At IRD, we do believe in the Holy Spirit’s power to bring people to repentance and transformation.

But we cannot forget how the last time the GBCS chose a new chief executive, we also saw lip-service from him about building bridges with evangelical United Methodists, finding constructive ways to cooperate with IRD/UMAction, and at least having the basic integrity to follow the Book of Discipline. The record noted above speaks for itself.

Nevertheless, if the Rev. Henry Crowe is willing to offer more than just lip service, but sincere, sustained commitment to leading the GBCS into beginning, for a welcome change, to value things like non-partisanship, biblical groundedness (in contrast to politically-driven proof-texting), nuance, thoughtfulness, humility, serving and representing the whole church (rather than just a narrow liberal-caucus faction), offering Golden-Rule respectful treatment to those who may disagree with the staff’s views, and operating with integrity according to its own rules, then we at IRD/UMAction would be excited to support her leadership in such efforts.

What remains to be seen is if the Rev. Henry-Crowe will have any interest in such things.

  1. Comment by Stephen Kilpatrick on August 18, 2013 at 5:29 pm

    I’m very sorry to see any of my local UMC church’s money going to this liberal and disobedient ruling class of the denomination.

  2. Comment by gary on August 19, 2013 at 12:41 pm

    And I thought we couldn’t get any worse than Jim Winkler – think again.

  3. Comment by cleareyedtruthmeister on August 19, 2013 at 3:27 pm

    Ms. Henry-Crowe will likely be more of the same.
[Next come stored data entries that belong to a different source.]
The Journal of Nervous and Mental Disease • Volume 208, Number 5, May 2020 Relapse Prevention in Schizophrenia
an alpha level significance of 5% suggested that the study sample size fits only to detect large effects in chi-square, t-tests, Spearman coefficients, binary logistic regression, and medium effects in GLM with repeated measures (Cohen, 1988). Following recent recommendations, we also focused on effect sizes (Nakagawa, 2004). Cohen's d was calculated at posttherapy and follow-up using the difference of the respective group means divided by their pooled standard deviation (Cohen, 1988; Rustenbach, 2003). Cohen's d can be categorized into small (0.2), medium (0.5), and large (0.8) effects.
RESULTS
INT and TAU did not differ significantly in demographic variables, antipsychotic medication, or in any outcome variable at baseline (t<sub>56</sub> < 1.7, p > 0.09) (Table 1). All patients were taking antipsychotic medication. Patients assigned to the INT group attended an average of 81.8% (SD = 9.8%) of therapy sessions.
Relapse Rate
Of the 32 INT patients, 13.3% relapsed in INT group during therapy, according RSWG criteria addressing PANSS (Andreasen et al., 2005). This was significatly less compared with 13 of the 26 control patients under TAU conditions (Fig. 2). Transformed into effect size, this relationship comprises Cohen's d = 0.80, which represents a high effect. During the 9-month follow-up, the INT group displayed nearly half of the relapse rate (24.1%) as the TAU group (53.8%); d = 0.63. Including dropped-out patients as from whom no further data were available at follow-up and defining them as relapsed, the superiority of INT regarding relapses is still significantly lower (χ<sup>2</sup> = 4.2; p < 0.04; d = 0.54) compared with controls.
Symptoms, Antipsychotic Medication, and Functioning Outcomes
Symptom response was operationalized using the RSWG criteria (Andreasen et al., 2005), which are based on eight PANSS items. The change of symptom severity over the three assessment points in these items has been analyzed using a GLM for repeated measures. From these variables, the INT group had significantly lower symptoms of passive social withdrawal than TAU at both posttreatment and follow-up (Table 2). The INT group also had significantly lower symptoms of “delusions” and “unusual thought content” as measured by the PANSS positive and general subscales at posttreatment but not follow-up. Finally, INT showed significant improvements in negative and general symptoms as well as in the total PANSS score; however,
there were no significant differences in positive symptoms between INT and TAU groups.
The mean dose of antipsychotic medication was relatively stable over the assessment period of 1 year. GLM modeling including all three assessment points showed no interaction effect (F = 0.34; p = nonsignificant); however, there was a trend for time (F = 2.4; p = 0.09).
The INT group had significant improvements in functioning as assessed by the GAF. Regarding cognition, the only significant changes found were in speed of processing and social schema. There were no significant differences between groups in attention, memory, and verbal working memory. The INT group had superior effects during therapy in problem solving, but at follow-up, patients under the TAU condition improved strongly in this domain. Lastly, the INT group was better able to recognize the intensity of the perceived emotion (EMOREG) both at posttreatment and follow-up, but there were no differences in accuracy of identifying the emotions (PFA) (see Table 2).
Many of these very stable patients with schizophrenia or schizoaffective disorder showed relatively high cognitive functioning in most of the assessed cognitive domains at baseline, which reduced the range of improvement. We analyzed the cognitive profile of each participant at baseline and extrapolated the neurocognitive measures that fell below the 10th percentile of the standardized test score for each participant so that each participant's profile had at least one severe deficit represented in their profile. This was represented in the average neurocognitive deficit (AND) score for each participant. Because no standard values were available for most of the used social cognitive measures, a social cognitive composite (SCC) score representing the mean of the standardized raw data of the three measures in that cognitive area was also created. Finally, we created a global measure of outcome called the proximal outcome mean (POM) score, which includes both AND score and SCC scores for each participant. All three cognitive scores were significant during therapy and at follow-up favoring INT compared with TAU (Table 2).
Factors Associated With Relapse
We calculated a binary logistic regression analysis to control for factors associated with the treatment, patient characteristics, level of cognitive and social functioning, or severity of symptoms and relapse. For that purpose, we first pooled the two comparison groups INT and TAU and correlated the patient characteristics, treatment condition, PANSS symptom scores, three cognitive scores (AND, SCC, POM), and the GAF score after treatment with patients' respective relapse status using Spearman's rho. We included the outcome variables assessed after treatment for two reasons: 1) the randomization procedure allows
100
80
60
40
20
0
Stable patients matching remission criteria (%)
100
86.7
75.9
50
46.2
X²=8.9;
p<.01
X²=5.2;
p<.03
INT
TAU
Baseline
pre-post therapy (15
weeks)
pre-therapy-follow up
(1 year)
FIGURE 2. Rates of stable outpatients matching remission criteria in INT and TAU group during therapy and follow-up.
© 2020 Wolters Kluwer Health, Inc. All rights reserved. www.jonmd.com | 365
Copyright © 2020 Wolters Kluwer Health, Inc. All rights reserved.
Ms. Crowe has been touted “Dr. Henry-Crowe” by the GBCS—but her doctorate was honorary and awarded by an institution that does not grant doctorate degrees.

    In the recent past she invited J. J. Altizer to speak at the Emory U campus. Altizer is known for leading a “death of God” movement back in the 1960’s.

    The real question is why people like Winkler and Crowe feel the need to hijack Christianity for their own political purposes. I think the answer, in part, has to do with funding.

  4. Comment by Pudentiana on August 27, 2013 at 3:11 pm

    Money is the word here. Money and power. People who have no integrity and are ideologues blinded by their own selfish ambition and pride find churches to be such complete patsies for words like “justice” and “prophetic”. I regret to say that Mr. Winkler has not retired, he is only going out into Conferences to ply his craft of slight of hand with scripture and will be coming to a “workshop” or “seminar” on social justice near you in the near future. He will soon be at the E. Penna. Conference.

  5. Comment by Confused on September 3, 2013 at 5:50 pm

    What happened to separation of church and state?